“Splendid! Magnificent! Glorious achievement! Proved your point up to the hilt, my boy!”
And when I said something about not having gone all the way he cried:
“Never mind! You’ll do it next time,” which made some of my shipmates who were standing round with shining eyes say, “Aye, aye, sir,” and then one of them (it was good old O’Sullivan) shouted:
“By the stars of heaven, that’s thrue, my lord! And if anybody’s after saying that the Commanther was turned back this time by anything less than the almighty power of Nature in her wrath, you may say there’s forty-eight of us here to tell him he lies.”
“I believe it,” said the chairman, and then there were further congratulations, with messages from members of my committee, but never a word from my dear one.
Thinking the chairman might hesitate to speak of a private matter until we were alone, I took him down to my state-room. But he had nothing to say there, either, except about articles to be written, reports to be compiled, and invitations to be accepted.
Several hours passed like this. We were again out at sea, and my longing to know what had happened was consuming me, but I dared not ask from fear of a bad answer.
Before the night was out, however, I had gone to work in a roundabout way. Taking O’Sullivan into my confidence, I told him it had not been my parents that I had been anxious about (God forgive me!), but somebody else whom he had seen and spoken to.
“Do you mean Mal . . . I should say Lady . . .”
“Yes.”
“By the holy saints, the way I was thinking that when I brought you the letter at Port Said, and saw the clouds of heaven still hanging on you.”
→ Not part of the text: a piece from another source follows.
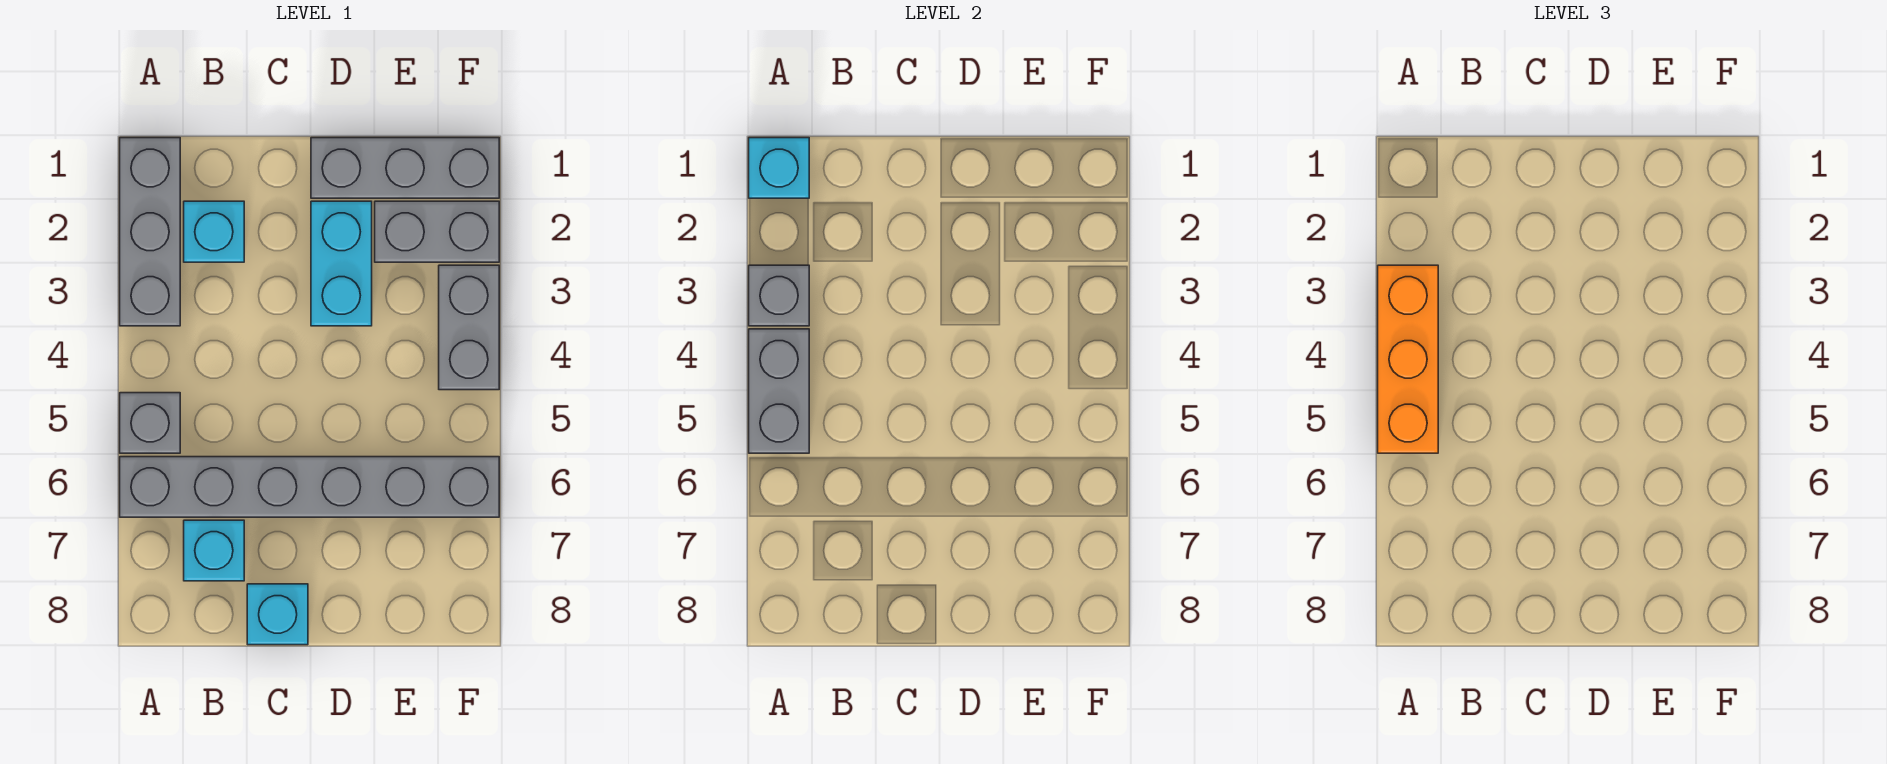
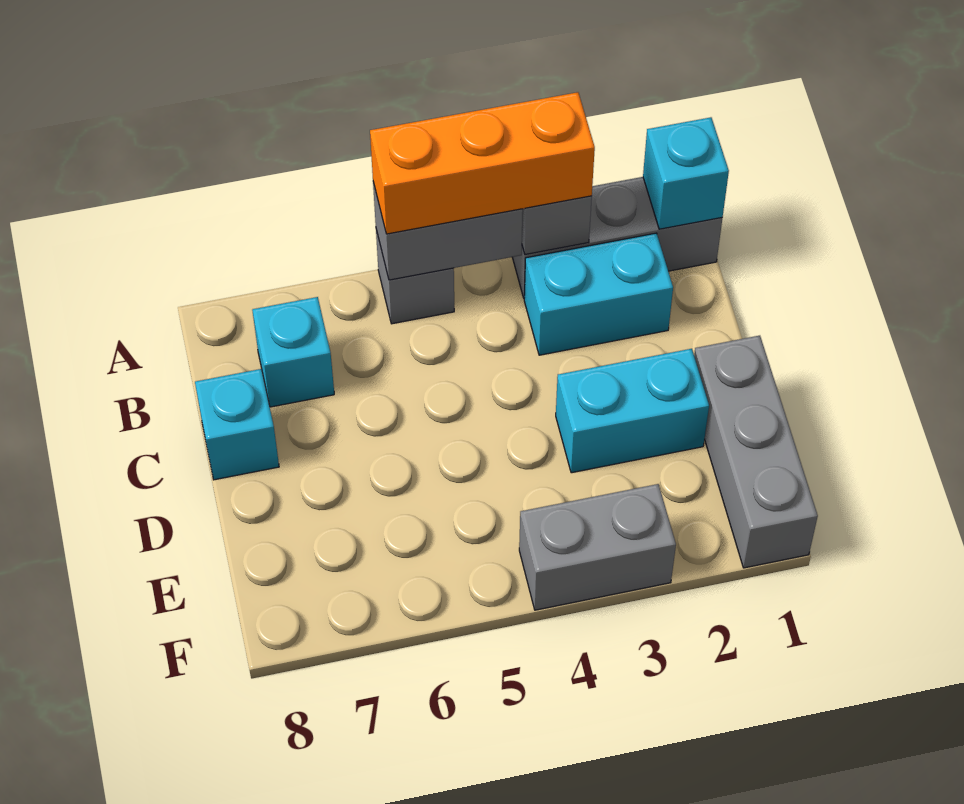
grey 1x6 brick [120,457,499,517] -> none
cyan 1x1 brick [184,201,244,262] -> cyan 1x2 brick [524,233,673,355]
grey 1x2 brick [375,201,499,262] -> none

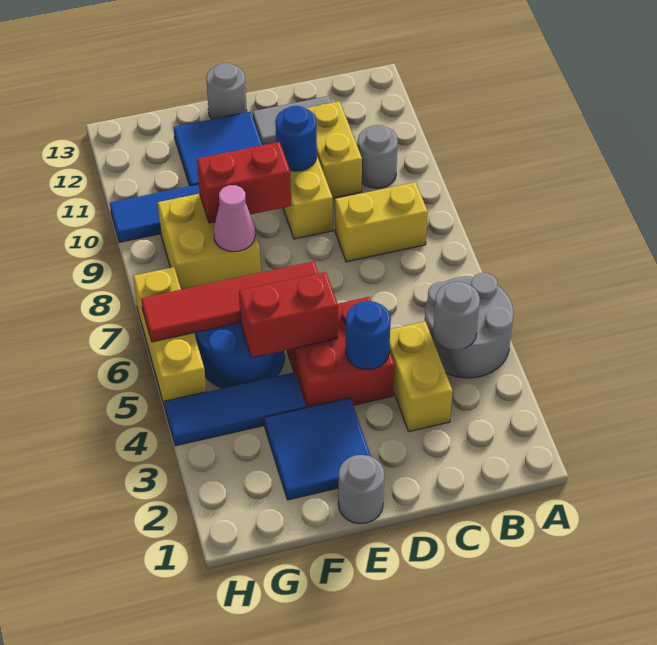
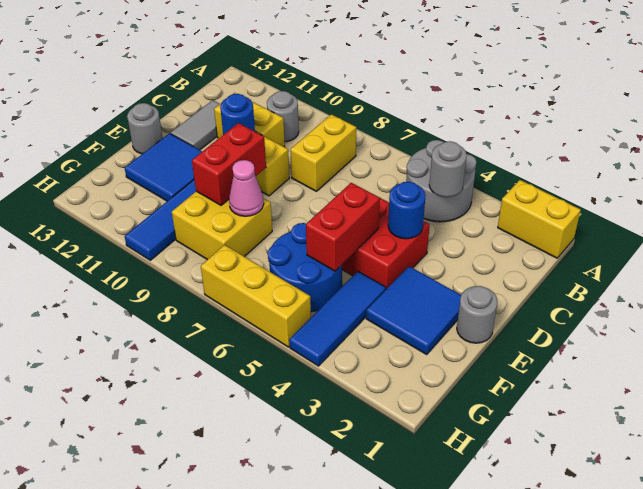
yellow 1x2 brick [389,322,453,432] -> yellow 1x2 brick moved to [498,180,581,258]
red 1x4 tile [141,261,319,342] -> none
I found that the good fellow had a similar trouble of his own (not yet having heard from his mother), so he fell readily into my plan, which was that of cross-questioning the chairman about my dear one, and I about his, and then meeting secretly and imparting what we had learned.
Anybody may laugh who likes at the thought of two big lumbering fellows afraid to face the truth (scouting round and round it), but it grips me by the throat to this day to see myself taking our chairman into a quiet corner of the smoke-room and saying:
“Poor old O’Sullivan! He hasn’t heard from his old mother yet. She was sick when he sailed, and wouldn’t have parted with him to go with anybody except myself. You haven’t heard of her, have you?”
And then to think of O’Sullivan doing the same for me, with:
“The poor Commanther! Look at him there. Faith, he’s keeping a good heart, isn’t he? But it’s just destroyed he is for want of news of a great friend that was in trouble. It was a girl . . . a lady, I mane. You haven’t heard the whisper of a word, sir . . . eh?”
Our chairman had heard nothing. And when (bracing myself at last) I asked point-blank if anything had been sent to him as from me, and he answered “No,” I might have been relieved, but I wasn’t. Though I did not know then that my darling had burnt my letter, I began to feel that she was the last person in the world to use it, being (God bless her!) of the mettle that makes a woman want to fight her own battles without asking help of any one.